**Exercise requirements**. Your job is to set down the stretch of entries that opens with the line containing "711 620 183.73" and closes with the line containing "548 667 108.06". Keep both end lines, copy each exactly, and add nothing.

--- --- ---

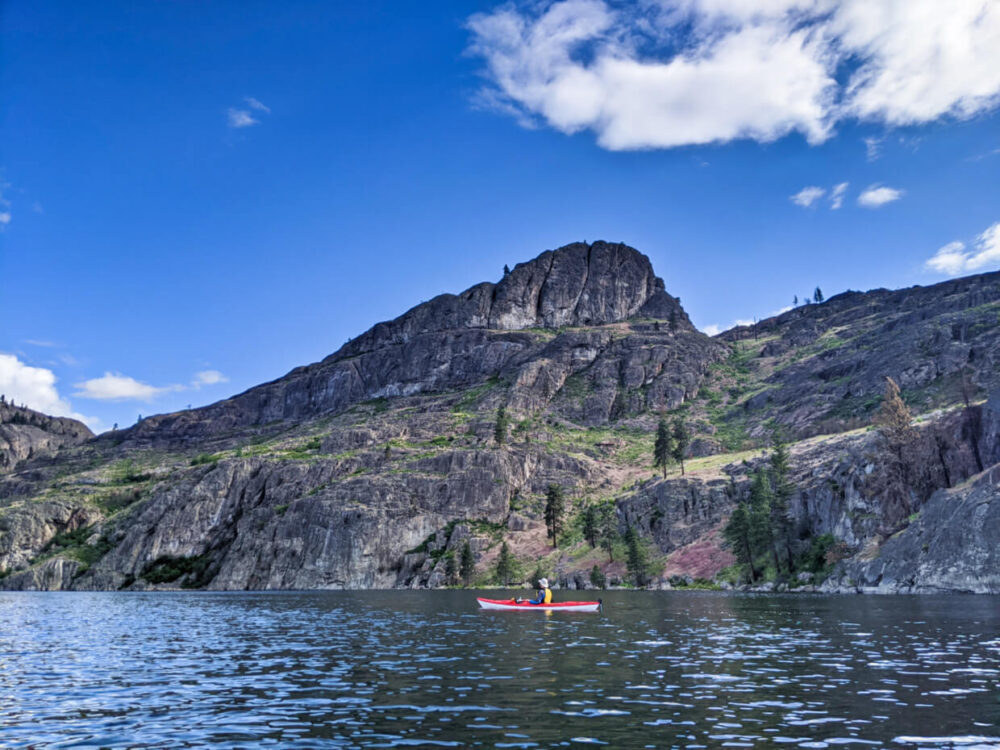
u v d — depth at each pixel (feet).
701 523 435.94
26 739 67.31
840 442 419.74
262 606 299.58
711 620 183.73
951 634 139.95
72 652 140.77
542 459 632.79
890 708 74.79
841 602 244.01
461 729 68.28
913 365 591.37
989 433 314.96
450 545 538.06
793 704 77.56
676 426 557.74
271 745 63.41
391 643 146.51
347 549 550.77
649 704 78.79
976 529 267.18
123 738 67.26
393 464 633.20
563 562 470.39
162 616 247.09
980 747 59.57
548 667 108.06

--- --- ---

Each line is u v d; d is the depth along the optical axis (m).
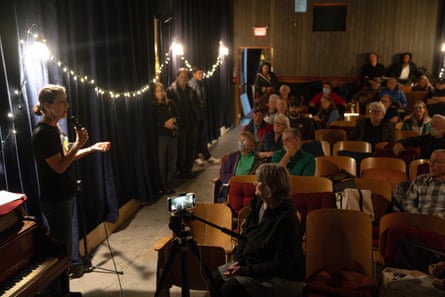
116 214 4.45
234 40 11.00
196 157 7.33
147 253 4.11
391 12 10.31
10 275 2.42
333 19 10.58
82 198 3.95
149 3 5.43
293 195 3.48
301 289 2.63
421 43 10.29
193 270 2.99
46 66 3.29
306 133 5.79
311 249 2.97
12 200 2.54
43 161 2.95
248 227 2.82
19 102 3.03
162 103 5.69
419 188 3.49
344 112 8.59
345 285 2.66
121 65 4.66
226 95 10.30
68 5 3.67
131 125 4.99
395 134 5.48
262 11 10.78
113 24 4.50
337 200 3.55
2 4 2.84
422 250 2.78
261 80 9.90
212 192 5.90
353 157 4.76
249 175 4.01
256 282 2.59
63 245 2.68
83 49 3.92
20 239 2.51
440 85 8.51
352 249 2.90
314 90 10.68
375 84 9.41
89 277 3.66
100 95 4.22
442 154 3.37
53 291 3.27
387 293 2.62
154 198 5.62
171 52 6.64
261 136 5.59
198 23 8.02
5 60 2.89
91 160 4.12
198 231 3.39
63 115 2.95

--- --- ---

**Exercise result**.
711 620 183.73
951 634 139.95
72 652 140.77
542 459 632.79
890 708 74.79
841 602 244.01
461 729 68.28
913 365 591.37
989 433 314.96
450 545 538.06
793 704 77.56
676 426 557.74
271 745 63.41
391 643 146.51
347 549 550.77
649 704 78.79
976 529 267.18
123 738 67.26
393 464 633.20
563 562 470.39
162 616 247.09
980 747 59.57
548 667 108.06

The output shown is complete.